La décision du Ccn de la CGT montre dans quel sens il serait possible d’aller aujourd’hui. « La CGT se prononce contre la construction européenne actuelle marquée par un assujettissement des droits sociaux aux logiques de la rentabilité », « le Ccn se prononce pour le rejet de ce traité constitutionnel ». Adopté par 81 voix pour et 18 voix contre, cette phrase permet à la campagne pour le “Non” d’avoir un contenu nettement plus social au lieu d’être dominé par les arguments nationalistes. C’est le lien qui peut être fait entre la campagne pour le Non et les revendications contre les privatisations, la précarisation de l’emploi, la destruction du droit du travail. C’est aussi la réaffirmation qu’il n’y a pas le social d’un coté, et le politique de l’autre : une politique est en faveur des patrons et des grands actionnaires, ou en faveur des travailleurs et des populations.

Un Non à la constitution, pour une Europe socialiste

La campagne pour le Non n’a de sens que si elle se fait le relais des luttes et des revendications des travailleurs : nous sommes pour une Europe sociale et démocratique mais seule une Europe réellement socialiste le permettra. A côté de l’agitation sur le traité en lui même (lequel comporte une série d’attaques importantes comme l’interdiction des monopoles de service public etc.), il y a par exemple la directive Bolkenstein dont la mise en place a été repoussée. Cette directive permettrait que la législation sociale du pays d’origine s’applique dans les filiales des multinationales. Ainsi, des salariés d’une entreprise Nord américaine pourraient se retrouver avec deux semaines de congés payés seulement (comme c’est le cas aux USA) contre cinq actuellement, et deux semaines d’arrêt maladie couvert contre six mois, sans parler des congés de maternité, du droit syndical etc. là encore, les gouvernements de gauche n’ont pas rejeté les discussions sur la directive Bolkenstein, et aujourd’hui, la Commission de l’UE n’a  » aucune intention de retirer la directive sur la libéralisation des services, dite Bolkenstein  » (Les Echos, 04/02).

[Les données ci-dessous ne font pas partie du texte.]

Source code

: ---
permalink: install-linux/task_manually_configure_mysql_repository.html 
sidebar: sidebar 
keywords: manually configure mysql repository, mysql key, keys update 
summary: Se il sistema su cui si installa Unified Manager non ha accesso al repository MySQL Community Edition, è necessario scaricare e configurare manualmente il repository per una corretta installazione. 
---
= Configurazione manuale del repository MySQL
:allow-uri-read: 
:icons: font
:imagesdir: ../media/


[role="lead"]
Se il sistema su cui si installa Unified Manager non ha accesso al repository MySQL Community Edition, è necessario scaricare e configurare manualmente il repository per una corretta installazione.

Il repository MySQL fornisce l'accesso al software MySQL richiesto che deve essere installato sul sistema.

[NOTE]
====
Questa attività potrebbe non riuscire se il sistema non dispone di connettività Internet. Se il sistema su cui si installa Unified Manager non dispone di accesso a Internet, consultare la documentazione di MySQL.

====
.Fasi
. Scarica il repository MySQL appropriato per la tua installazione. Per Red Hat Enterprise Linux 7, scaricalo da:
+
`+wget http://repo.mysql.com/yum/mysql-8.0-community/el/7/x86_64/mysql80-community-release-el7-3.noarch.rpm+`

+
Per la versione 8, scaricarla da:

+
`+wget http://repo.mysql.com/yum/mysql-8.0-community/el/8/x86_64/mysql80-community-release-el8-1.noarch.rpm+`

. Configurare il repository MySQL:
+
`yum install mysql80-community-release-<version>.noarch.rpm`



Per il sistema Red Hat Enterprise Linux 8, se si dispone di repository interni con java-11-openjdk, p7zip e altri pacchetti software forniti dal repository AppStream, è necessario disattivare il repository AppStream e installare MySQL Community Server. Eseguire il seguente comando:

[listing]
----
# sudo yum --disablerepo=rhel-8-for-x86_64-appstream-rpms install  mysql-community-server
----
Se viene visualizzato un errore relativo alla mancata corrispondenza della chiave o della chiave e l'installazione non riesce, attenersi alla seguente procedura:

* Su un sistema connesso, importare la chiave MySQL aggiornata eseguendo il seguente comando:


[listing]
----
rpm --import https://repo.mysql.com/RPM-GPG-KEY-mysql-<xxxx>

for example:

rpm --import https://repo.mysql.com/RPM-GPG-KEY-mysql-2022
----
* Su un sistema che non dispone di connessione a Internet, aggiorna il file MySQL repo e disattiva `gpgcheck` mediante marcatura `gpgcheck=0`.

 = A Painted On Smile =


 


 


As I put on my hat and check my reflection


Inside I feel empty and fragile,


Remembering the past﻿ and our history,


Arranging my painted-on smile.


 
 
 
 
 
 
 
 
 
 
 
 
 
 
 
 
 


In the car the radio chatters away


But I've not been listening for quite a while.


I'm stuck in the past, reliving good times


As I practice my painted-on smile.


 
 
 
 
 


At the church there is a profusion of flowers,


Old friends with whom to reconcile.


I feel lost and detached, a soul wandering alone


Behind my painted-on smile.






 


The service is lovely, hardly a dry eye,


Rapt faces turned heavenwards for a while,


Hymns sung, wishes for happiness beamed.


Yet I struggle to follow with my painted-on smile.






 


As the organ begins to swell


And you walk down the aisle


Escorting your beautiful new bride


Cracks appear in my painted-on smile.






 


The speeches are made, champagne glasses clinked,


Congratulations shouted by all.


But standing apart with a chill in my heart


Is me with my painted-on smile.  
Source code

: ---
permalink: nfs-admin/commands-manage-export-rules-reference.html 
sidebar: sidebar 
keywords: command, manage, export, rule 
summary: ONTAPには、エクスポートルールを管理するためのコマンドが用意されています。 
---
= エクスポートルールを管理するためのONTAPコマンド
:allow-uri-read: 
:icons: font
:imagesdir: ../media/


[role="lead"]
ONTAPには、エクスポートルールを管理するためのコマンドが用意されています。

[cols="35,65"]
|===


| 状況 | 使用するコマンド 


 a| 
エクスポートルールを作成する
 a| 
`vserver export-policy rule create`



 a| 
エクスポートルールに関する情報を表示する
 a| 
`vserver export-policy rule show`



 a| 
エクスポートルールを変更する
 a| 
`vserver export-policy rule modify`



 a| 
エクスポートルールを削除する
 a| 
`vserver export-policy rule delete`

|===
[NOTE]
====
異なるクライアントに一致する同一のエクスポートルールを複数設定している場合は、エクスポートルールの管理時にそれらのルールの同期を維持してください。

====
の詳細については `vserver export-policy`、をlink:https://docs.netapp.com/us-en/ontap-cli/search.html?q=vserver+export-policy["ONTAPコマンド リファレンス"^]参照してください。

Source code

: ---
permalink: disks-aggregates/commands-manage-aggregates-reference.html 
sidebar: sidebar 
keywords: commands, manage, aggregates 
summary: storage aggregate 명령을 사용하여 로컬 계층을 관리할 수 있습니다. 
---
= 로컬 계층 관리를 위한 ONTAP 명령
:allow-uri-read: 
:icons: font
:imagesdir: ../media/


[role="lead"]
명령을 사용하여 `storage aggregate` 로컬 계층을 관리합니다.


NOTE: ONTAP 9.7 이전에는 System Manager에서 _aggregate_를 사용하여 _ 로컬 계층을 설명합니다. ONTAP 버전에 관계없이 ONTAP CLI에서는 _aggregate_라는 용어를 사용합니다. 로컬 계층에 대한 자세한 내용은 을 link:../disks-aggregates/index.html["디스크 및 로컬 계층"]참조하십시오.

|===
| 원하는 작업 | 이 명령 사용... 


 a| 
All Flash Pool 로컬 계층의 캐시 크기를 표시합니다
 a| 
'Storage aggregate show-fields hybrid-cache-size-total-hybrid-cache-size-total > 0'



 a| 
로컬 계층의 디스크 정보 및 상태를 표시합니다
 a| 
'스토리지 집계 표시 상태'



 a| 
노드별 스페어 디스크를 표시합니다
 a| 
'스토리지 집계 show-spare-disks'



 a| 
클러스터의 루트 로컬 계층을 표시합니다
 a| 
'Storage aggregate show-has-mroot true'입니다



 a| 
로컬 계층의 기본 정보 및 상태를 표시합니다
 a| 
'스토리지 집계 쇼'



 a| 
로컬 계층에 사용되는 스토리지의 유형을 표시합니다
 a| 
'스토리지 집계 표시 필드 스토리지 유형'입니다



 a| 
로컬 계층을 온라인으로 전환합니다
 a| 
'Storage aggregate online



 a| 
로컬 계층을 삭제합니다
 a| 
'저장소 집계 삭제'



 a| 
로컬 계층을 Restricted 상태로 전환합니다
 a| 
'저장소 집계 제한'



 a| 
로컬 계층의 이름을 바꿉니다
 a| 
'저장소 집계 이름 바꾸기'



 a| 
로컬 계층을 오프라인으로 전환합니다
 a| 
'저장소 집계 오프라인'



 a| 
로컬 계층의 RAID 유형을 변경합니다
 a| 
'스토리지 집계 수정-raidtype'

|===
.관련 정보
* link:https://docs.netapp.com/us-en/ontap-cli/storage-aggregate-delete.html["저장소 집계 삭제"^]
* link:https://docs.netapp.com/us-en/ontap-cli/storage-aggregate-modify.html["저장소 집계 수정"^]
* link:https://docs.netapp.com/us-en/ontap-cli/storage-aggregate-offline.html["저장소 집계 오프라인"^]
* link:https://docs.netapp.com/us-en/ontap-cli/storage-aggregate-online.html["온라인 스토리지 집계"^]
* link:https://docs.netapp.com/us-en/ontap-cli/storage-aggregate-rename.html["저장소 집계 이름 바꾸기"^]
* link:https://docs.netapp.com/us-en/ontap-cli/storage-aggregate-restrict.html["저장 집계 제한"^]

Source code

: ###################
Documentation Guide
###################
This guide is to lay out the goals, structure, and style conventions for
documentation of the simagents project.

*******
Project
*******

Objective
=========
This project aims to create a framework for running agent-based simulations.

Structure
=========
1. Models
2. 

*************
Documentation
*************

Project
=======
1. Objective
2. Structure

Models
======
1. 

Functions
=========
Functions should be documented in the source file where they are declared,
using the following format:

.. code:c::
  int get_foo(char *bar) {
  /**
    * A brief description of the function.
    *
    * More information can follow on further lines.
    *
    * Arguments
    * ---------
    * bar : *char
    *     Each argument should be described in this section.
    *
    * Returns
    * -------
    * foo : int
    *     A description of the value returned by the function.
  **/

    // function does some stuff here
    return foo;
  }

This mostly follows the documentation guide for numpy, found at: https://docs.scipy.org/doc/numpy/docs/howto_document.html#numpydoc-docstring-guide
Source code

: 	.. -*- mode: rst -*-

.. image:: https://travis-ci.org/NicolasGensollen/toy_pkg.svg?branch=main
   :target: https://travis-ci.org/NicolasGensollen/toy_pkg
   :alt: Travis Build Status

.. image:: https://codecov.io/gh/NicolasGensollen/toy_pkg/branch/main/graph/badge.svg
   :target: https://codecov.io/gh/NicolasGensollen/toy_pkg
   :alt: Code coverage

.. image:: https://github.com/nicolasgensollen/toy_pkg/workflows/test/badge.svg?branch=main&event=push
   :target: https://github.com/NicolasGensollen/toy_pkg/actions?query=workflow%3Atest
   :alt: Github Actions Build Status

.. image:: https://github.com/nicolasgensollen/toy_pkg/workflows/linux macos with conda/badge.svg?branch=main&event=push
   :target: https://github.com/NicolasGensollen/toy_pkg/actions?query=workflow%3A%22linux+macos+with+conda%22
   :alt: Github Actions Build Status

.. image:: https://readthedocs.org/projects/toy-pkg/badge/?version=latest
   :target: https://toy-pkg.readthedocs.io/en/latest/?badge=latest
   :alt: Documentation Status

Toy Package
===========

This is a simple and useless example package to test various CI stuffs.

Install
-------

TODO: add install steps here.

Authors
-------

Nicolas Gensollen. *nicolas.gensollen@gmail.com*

Ce qui se joue autour du référendum, c’est bien l’opposition à l’UE comme arme pour les capitalistes d’Europe. Au contraire des nationalistes, qui craignent surtout de ne pas tenir la concurrence mais sont pour continuer à exploiter les travailleurs et au contraire du Non de « gauche » qui ne remet nullement en cause le capitalisme, seulement le « système libéral ». De plus, nombre de ses signataires ont participé de près ou de loin aux politiques des derniers gouvernements Jospin, et ils ne remettent absolument pas en cause ce qu’ils ont fait à cette époque.

Le plus important reste la victoire du Non, car ce sera une défaite pour les classes dirigeantes d’Europe. Mais notre Non à la constitution est un Oui à une Europe socialiste et démocratique, où l’économie sera organisée par les travailleurs eux-mêmes, pour la satisfaction des besoins de tous. Cela signifiera le renversement de cette Europe là, et cela veut dire dès aujourd’hui de favoriser les solidarités internationales entre les jeunes, les travailleurs. C’est ce à quoi travaillent toutes les sections du Comité pour une internationale ouvrière.